= Required action =
Reproduce the text of each row below, substituting "Reviewed By" for every occurrence of "Review By" and leaving all other text unchanged.

====== Data extract

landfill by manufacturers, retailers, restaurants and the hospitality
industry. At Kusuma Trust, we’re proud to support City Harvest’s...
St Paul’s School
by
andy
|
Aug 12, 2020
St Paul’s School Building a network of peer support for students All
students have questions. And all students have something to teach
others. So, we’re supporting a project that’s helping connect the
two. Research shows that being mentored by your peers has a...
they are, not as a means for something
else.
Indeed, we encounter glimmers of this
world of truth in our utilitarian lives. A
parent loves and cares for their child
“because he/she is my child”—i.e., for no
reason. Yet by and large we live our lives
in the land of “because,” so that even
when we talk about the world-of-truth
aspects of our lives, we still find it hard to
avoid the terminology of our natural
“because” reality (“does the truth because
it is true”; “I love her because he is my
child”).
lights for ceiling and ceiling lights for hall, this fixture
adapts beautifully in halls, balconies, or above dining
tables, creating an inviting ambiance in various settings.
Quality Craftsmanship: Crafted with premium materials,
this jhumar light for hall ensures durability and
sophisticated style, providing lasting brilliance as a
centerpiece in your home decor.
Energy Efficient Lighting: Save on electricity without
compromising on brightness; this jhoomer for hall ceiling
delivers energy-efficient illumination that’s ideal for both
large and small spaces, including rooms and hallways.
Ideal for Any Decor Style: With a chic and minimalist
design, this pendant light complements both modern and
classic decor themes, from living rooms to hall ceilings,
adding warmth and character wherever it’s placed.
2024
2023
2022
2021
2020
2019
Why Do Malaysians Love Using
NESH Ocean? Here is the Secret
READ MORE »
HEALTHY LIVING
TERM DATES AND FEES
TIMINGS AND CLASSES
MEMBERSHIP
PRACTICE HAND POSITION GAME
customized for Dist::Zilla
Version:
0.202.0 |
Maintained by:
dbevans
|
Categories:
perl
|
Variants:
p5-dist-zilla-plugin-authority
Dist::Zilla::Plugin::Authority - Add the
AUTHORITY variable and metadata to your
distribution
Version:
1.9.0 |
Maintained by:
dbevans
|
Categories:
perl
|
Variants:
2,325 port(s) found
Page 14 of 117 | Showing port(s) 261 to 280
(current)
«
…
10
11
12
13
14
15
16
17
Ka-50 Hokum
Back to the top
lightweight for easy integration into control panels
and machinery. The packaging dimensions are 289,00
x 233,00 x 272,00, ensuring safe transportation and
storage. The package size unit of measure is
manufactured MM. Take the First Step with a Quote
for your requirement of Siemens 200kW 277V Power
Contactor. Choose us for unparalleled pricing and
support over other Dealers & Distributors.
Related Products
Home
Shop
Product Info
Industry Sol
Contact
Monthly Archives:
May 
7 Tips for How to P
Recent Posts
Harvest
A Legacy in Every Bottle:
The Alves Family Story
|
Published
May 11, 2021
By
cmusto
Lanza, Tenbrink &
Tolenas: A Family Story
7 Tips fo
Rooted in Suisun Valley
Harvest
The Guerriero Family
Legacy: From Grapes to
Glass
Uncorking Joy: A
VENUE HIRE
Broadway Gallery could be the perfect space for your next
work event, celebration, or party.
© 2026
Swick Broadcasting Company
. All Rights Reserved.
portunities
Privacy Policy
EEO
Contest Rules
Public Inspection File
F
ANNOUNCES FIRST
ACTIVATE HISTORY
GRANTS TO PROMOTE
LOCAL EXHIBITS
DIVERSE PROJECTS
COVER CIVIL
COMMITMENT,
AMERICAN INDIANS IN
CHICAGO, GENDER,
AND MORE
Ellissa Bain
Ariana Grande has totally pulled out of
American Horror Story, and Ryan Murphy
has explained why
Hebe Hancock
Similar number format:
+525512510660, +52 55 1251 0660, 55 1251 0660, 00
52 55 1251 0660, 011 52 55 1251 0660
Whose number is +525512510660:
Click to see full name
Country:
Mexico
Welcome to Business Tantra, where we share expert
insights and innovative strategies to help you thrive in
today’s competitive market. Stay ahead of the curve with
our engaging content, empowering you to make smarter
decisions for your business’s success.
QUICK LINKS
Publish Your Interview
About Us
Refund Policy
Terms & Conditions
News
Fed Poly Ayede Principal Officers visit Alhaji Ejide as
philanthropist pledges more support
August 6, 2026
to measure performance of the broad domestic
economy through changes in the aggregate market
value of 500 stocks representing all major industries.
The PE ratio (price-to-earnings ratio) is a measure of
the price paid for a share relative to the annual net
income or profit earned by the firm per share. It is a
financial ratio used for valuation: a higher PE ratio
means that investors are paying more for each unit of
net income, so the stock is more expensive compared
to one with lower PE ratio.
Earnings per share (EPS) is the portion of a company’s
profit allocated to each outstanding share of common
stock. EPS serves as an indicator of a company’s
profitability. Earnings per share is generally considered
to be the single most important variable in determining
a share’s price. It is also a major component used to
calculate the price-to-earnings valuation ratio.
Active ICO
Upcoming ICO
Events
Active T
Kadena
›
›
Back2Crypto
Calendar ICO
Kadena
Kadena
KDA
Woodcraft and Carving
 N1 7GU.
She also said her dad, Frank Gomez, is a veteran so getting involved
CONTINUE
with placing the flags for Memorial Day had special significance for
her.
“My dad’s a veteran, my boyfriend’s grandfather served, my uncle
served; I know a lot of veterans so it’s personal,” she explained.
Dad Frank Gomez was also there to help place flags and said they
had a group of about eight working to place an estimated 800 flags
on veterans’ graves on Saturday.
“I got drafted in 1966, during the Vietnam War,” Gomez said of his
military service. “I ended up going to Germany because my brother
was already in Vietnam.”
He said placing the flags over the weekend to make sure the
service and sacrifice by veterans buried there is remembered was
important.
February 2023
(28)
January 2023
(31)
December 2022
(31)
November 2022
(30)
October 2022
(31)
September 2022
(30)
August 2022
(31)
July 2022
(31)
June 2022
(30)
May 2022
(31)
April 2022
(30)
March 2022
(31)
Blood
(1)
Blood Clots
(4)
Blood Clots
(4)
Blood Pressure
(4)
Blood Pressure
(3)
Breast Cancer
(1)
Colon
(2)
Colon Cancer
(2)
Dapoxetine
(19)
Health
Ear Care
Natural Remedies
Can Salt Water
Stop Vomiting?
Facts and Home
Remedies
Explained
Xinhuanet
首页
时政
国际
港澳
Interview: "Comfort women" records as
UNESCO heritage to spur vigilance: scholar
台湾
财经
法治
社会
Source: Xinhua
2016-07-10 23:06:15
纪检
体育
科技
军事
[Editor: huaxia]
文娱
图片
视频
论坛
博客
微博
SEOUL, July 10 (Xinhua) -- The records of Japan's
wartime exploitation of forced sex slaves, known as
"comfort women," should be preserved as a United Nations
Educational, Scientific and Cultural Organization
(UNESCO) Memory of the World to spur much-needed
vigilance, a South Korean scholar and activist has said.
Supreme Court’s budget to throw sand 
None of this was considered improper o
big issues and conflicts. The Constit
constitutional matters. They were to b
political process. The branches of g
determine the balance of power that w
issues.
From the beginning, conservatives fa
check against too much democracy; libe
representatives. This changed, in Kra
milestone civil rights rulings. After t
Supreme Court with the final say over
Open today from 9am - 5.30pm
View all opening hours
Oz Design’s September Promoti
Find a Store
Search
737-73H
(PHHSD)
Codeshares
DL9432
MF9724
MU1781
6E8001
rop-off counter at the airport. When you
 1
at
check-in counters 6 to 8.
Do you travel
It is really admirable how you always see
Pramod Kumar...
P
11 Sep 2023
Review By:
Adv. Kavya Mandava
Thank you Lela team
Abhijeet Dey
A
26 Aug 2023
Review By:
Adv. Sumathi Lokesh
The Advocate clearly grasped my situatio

============

= Solution =
landfill by manufacturers, retailers, restaurants and the hospitality
industry. At Kusuma Trust, we’re proud to support City Harvest’s...
St Paul’s School
by
andy
|
Aug 12, 2020
St Paul’s School Building a network of peer support for students All
students have questions. And all students have something to teach
others. So, we’re supporting a project that’s helping connect the
two. Research shows that being mentored by your peers has a...
they are, not as a means for something
else.
Indeed, we encounter glimmers of this
world of truth in our utilitarian lives. A
parent loves and cares for their child
“because he/she is my child”—i.e., for no
reason. Yet by and large we live our lives
in the land of “because,” so that even
when we talk about the world-of-truth
aspects of our lives, we still find it hard to
avoid the terminology of our natural
“because” reality (“does the truth because
it is true”; “I love her because he is my
child”).
lights for ceiling and ceiling lights for hall, this fixture
adapts beautifully in halls, balconies, or above dining
tables, creating an inviting ambiance in various settings.
Quality Craftsmanship: Crafted with premium materials,
this jhumar light for hall ensures durability and
sophisticated style, providing lasting brilliance as a
centerpiece in your home decor.
Energy Efficient Lighting: Save on electricity without
compromising on brightness; this jhoomer for hall ceiling
delivers energy-efficient illumination that’s ideal for both
large and small spaces, including rooms and hallways.
Ideal for Any Decor Style: With a chic and minimalist
design, this pendant light complements both modern and
classic decor themes, from living rooms to hall ceilings,
adding warmth and character wherever it’s placed.
2024
2023
2022
2021
2020
2019
Why Do Malaysians Love Using
NESH Ocean? Here is the Secret
READ MORE »
HEALTHY LIVING
TERM DATES AND FEES
TIMINGS AND CLASSES
MEMBERSHIP
PRACTICE HAND POSITION GAME
customized for Dist::Zilla
Version:
0.202.0 |
Maintained by:
dbevans
|
Categories:
perl
|
Variants:
p5-dist-zilla-plugin-authority
Dist::Zilla::Plugin::Authority - Add the
AUTHORITY variable and metadata to your
distribution
Version:
1.9.0 |
Maintained by:
dbevans
|
Categories:
perl
|
Variants:
2,325 port(s) found
Page 14 of 117 | Showing port(s) 261 to 280
(current)
«
…
10
11
12
13
14
15
16
17
Ka-50 Hokum
Back to the top
lightweight for easy integration into control panels
and machinery. The packaging dimensions are 289,00
x 233,00 x 272,00, ensuring safe transportation and
storage. The package size unit of measure is
manufactured MM. Take the First Step with a Quote
for your requirement of Siemens 200kW 277V Power
Contactor. Choose us for unparalleled pricing and
support over other Dealers & Distributors.
Related Products
Home
Shop
Product Info
Industry Sol
Contact
Monthly Archives:
May 
7 Tips for How to P
Recent Posts
Harvest
A Legacy in Every Bottle:
The Alves Family Story
|
Published
May 11, 2021
By
cmusto
Lanza, Tenbrink &
Tolenas: A Family Story
7 Tips fo
Rooted in Suisun Valley
Harvest
The Guerriero Family
Legacy: From Grapes to
Glass
Uncorking Joy: A
VENUE HIRE
Broadway Gallery could be the perfect space for your next
work event, celebration, or party.
© 2026
Swick Broadcasting Company
. All Rights Reserved.
portunities
Privacy Policy
EEO
Contest Rules
Public Inspection File
F
ANNOUNCES FIRST
ACTIVATE HISTORY
GRANTS TO PROMOTE
LOCAL EXHIBITS
DIVERSE PROJECTS
COVER CIVIL
COMMITMENT,
AMERICAN INDIANS IN
CHICAGO, GENDER,
AND MORE
Ellissa Bain
Ariana Grande has totally pulled out of
American Horror Story, and Ryan Murphy
has explained why
Hebe Hancock
Similar number format:
+525512510660, +52 55 1251 0660, 55 1251 0660, 00
52 55 1251 0660, 011 52 55 1251 0660
Whose number is +525512510660:
Click to see full name
Country:
Mexico
Welcome to Business Tantra, where we share expert
insights and innovative strategies to help you thrive in
today’s competitive market. Stay ahead of the curve with
our engaging content, empowering you to make smarter
decisions for your business’s success.
QUICK LINKS
Publish Your Interview
About Us
Refund Policy
Terms & Conditions
News
Fed Poly Ayede Principal Officers visit Alhaji Ejide as
philanthropist pledges more support
August 6, 2026
to measure performance of the broad domestic
economy through changes in the aggregate market
value of 500 stocks representing all major industries.
The PE ratio (price-to-earnings ratio) is a measure of
the price paid for a share relative to the annual net
income or profit earned by the firm per share. It is a
financial ratio used for valuation: a higher PE ratio
means that investors are paying more for each unit of
net income, so the stock is more expensive compared
to one with lower PE ratio.
Earnings per share (EPS) is the portion of a company’s
profit allocated to each outstanding share of common
stock. EPS serves as an indicator of a company’s
profitability. Earnings per share is generally considered
to be the single most important variable in determining
a share’s price. It is also a major component used to
calculate the price-to-earnings valuation ratio.
Active ICO
Upcoming ICO
Events
Active T
Kadena
›
›
Back2Crypto
Calendar ICO
Kadena
Kadena
KDA
Woodcraft and Carving
 N1 7GU.
She also said her dad, Frank Gomez, is a veteran so getting involved
CONTINUE
with placing the flags for Memorial Day had special significance for
her.
“My dad’s a veteran, my boyfriend’s grandfather served, my uncle
served; I know a lot of veterans so it’s personal,” she explained.
Dad Frank Gomez was also there to help place flags and said they
had a group of about eight working to place an estimated 800 flags
on veterans’ graves on Saturday.
“I got drafted in 1966, during the Vietnam War,” Gomez said of his
military service. “I ended up going to Germany because my brother
was already in Vietnam.”
He said placing the flags over the weekend to make sure the
service and sacrifice by veterans buried there is remembered was
important.
February 2023
(28)
January 2023
(31)
December 2022
(31)
November 2022
(30)
October 2022
(31)
September 2022
(30)
August 2022
(31)
July 2022
(31)
June 2022
(30)
May 2022
(31)
April 2022
(30)
March 2022
(31)
Blood
(1)
Blood Clots
(4)
Blood Clots
(4)
Blood Pressure
(4)
Blood Pressure
(3)
Breast Cancer
(1)
Colon
(2)
Colon Cancer
(2)
Dapoxetine
(19)
Health
Ear Care
Natural Remedies
Can Salt Water
Stop Vomiting?
Facts and Home
Remedies
Explained
Xinhuanet
首页
时政
国际
港澳
Interview: "Comfort women" records as
UNESCO heritage to spur vigilance: scholar
台湾
财经
法治
社会
Source: Xinhua
2016-07-10 23:06:15
纪检
体育
科技
军事
[Editor: huaxia]
文娱
图片
视频
论坛
博客
微博
SEOUL, July 10 (Xinhua) -- The records of Japan's
wartime exploitation of forced sex slaves, known as
"comfort women," should be preserved as a United Nations
Educational, Scientific and Cultural Organization
(UNESCO) Memory of the World to spur much-needed
vigilance, a South Korean scholar and activist has said.
Supreme Court’s budget to throw sand 
None of this was considered improper o
big issues and conflicts. The Constit
constitutional matters. They were to b
political process. The branches of g
determine the balance of power that w
issues.
From the beginning, conservatives fa
check against too much democracy; libe
representatives. This changed, in Kra
milestone civil rights rulings. After t
Supreme Court with the final say over
Open today from 9am - 5.30pm
View all opening hours
Oz Design’s September Promoti
Find a Store
Search
737-73H
(PHHSD)
Codeshares
DL9432
MF9724
MU1781
6E8001
rop-off counter at the airport. When you
 1
at
check-in counters 6 to 8.
Do you travel
It is really admirable how you always see
Pramod Kumar...
P
11 Sep 2023
Reviewed By:
Adv. Kavya Mandava
Thank you Lela team
Abhijeet Dey
A
26 Aug 2023
Reviewed By:
Adv. Sumathi Lokesh
The Advocate clearly grasped my situatio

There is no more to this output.